Streit um chinesischsprachigen Satsender

china/EU
21.08.2008

Die EU-Kommission hinterfragt die Abschaltung des in New York beheimateten chinesischsprachigen Fernsehsenders NTDTV durch den europäischen Satellitenbetreiber Eutelsat. NTDTV wurde von Anhängern der in China verbotenen Falun-Gong-Sekte gegründet.

Die für Telekommunikation zuständige Kommissarin Viviane Reding habe dem in Paris ansässigen Unternehmen einen Brief geschickt, erklärte ihr Sprecher am Donnerstag in Brüssel.

NTDTV ist seit Mitte Juni nicht mehr in China zu empfangen. Eutelsat erklärte in mehreren Pressemitteilungen, Grund sei eine technische Störung. Der für die Verbreitung des Programms in China genutzte Satellit habe einen seiner beiden Solarflügel verloren und damit nicht mehr ausreichend Energie.

NTDTV - die Abkürzung steht für New Tang Dynasty Television - wurde laut Angaben auf der Website des Senders im Jahr 2001 von Geschäftsleuten gegründet, die Anhänger der in China verbotenen Falun-Gong-Sekte sind. Der Sender verbreitet seit 2004 sein Programm via Satellit auch in der Volksrepublik China.

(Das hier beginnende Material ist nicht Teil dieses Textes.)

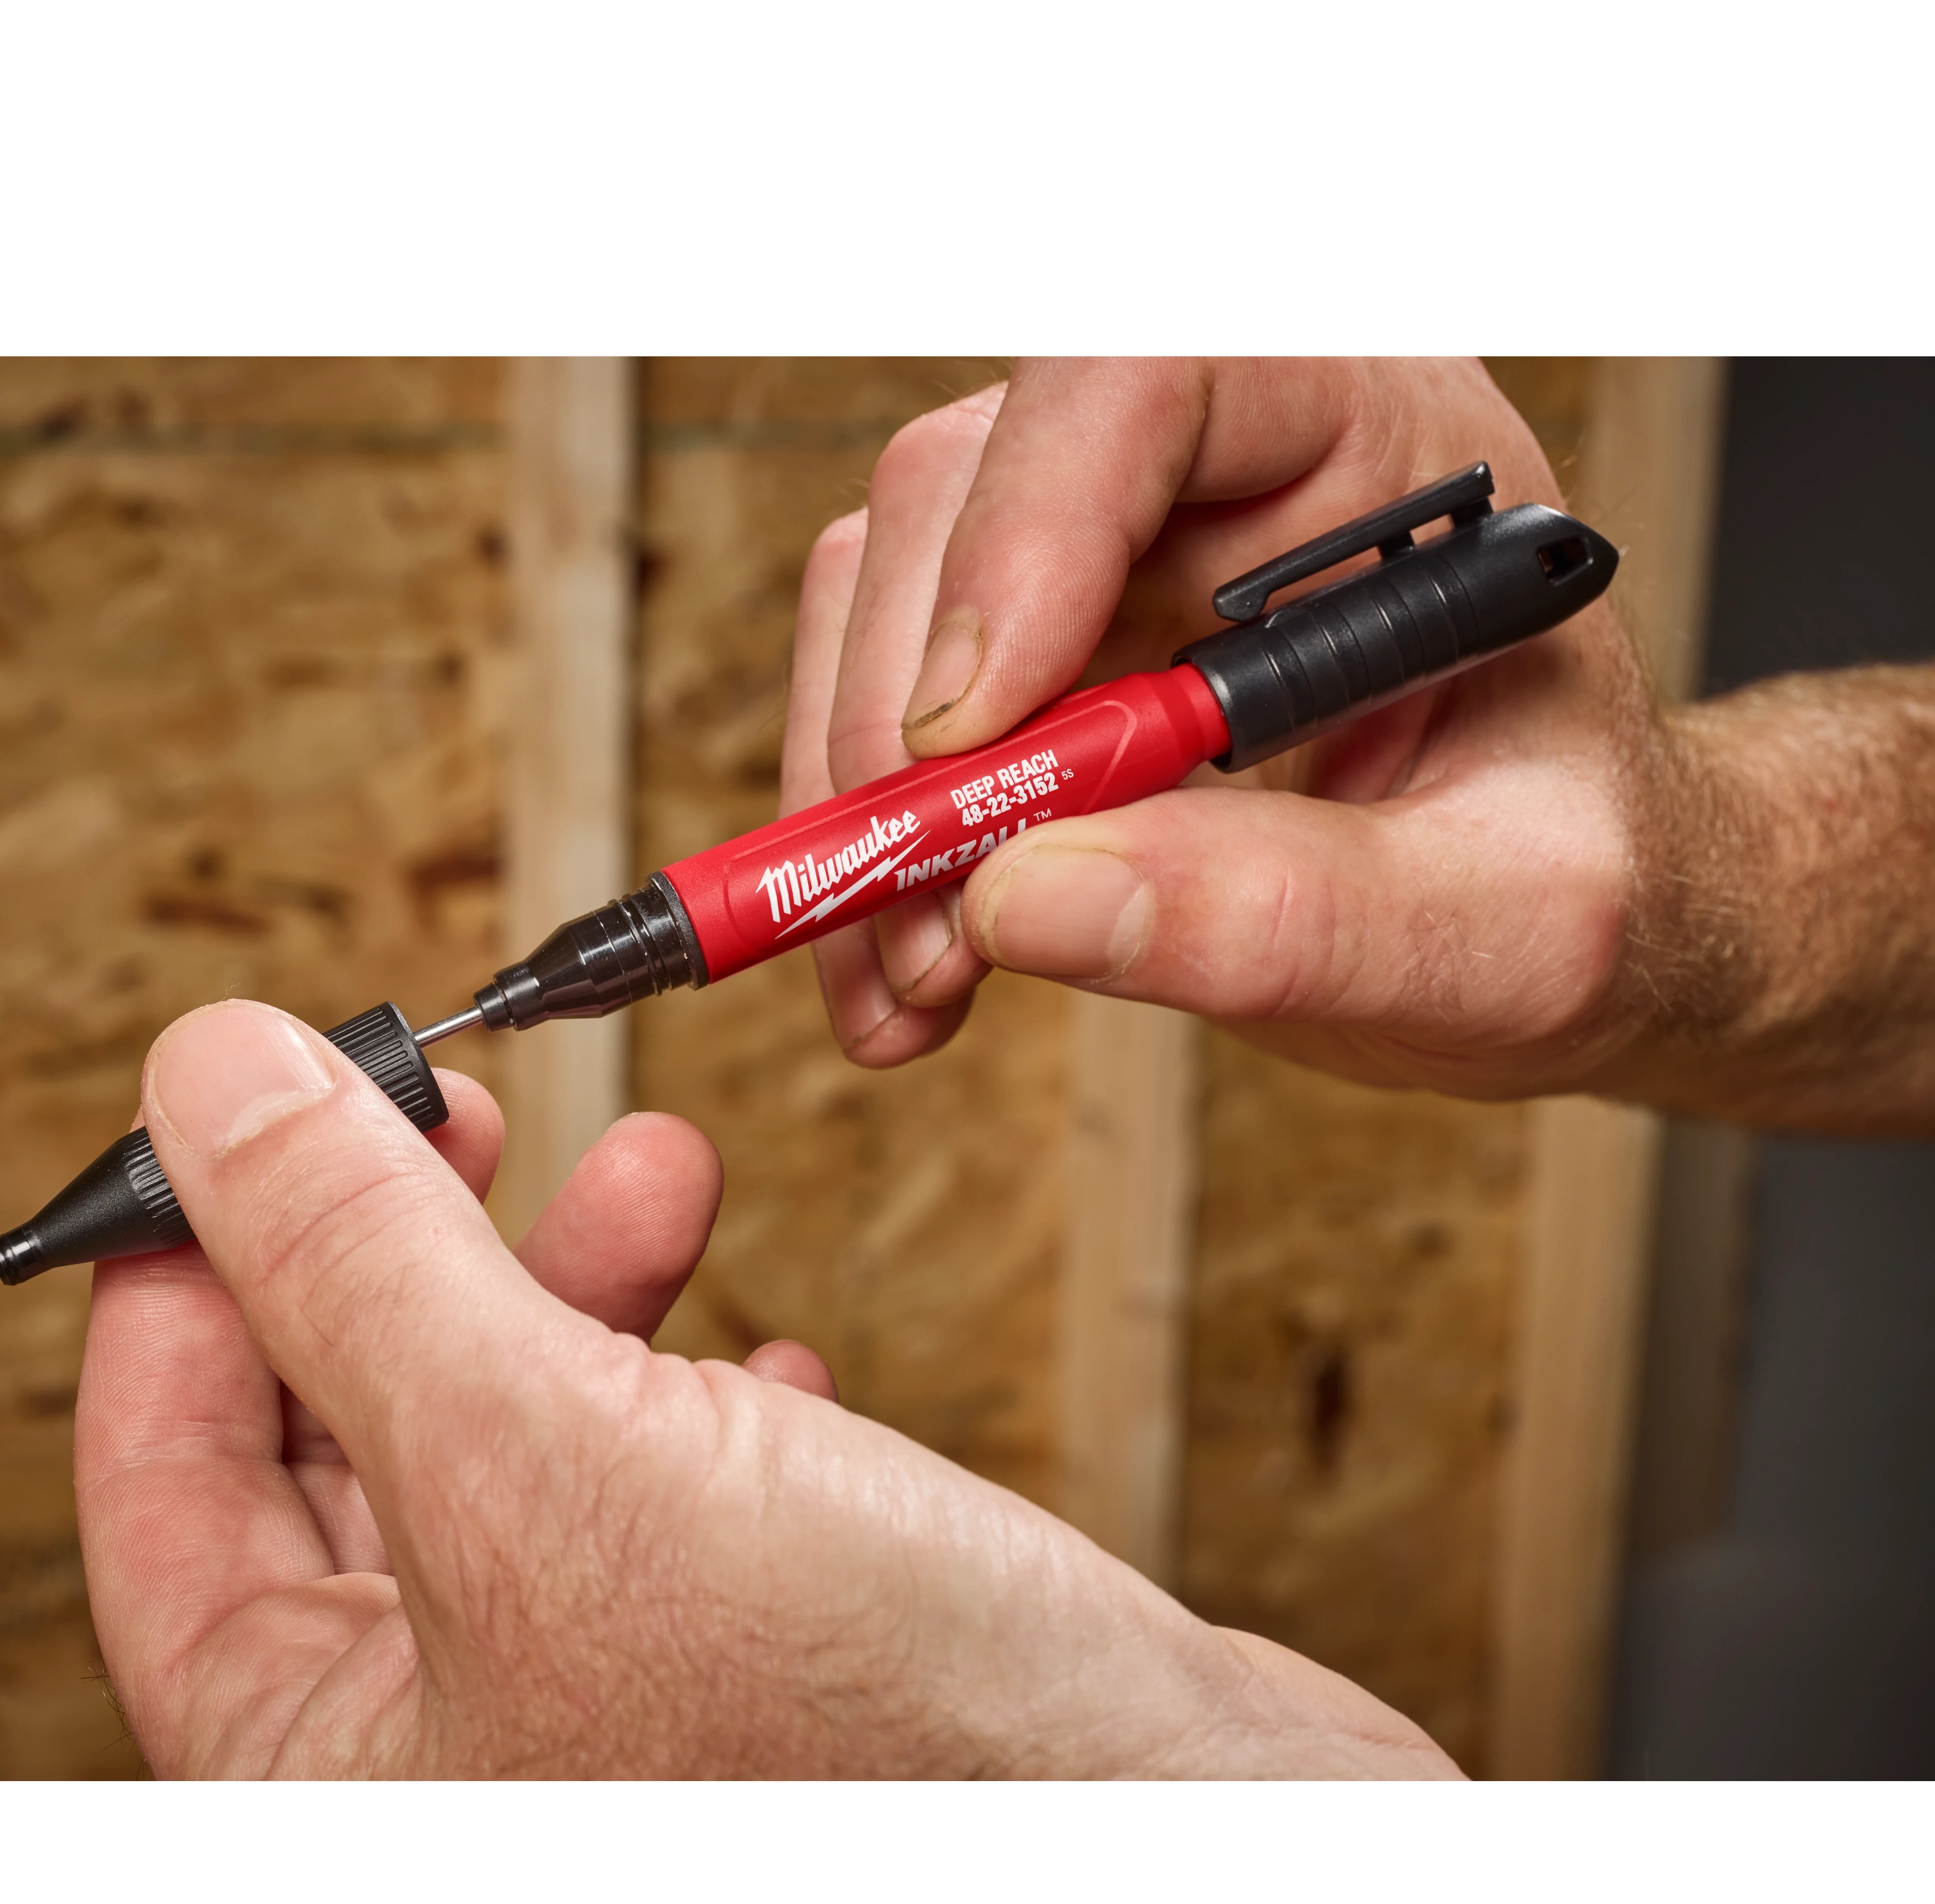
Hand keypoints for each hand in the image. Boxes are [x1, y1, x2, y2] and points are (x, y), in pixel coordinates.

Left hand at [74, 1000, 1457, 1778]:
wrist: (1180, 1816)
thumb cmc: (884, 1738)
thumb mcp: (557, 1459)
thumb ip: (358, 1268)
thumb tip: (213, 1078)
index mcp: (328, 1757)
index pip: (164, 1483)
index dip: (188, 1268)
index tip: (251, 1110)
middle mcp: (452, 1740)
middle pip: (346, 1439)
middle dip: (413, 1245)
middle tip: (460, 1104)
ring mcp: (602, 1693)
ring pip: (518, 1437)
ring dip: (577, 1283)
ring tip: (666, 1169)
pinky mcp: (745, 1651)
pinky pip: (663, 1486)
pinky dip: (702, 1389)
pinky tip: (776, 1355)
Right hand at [784, 356, 1656, 1099]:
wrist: (1549, 920)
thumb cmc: (1580, 882)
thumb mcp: (1508, 929)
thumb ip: (1295, 913)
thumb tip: (1023, 901)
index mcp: (1380, 443)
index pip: (1152, 381)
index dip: (1028, 531)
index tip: (969, 740)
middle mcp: (1221, 468)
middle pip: (970, 491)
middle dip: (906, 724)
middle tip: (918, 919)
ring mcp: (1110, 554)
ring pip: (886, 595)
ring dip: (862, 802)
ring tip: (913, 982)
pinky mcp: (1042, 659)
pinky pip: (889, 707)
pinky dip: (871, 846)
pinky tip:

Technische Störung oder Vorwand?

NTDTV wirft Eutelsat vor, das Signal auf Wunsch der chinesischen Behörden abgeschaltet zu haben. Unterstützt wird der Sender von der Organisation Reporter ohne Grenzen [RSF]. RSF veröffentlichte am 10. Juli eine Mitschrift eines Telefongesprächs, das ein chinesischer Regierungsbeamter mit einem Verantwortlichen von Eutelsat geführt haben soll. Das Dokument legt nahe, dass Eutelsat eine tatsächlich erfolgte technische Störung als Vorwand genutzt haben könnte, um NTDTV abzuschalten.

Eutelsat verwies darauf, dass NTDTV auf Satelliten eines anderen Betreibers ausweichen könne. Eine Liste mit Alternativen habe man dem Sender geschickt. NTDTV-Sprecher Yves van den Hoeve sagte dazu: "Es ist eine seltsame Geschäftspraxis, Kunden an die Konkurrenz zu verweisen."

NTDTV hat seinen Hauptsitz in New York und sendet weltweit. In Europa ist das Programm weiter über Eutelsat zu empfangen.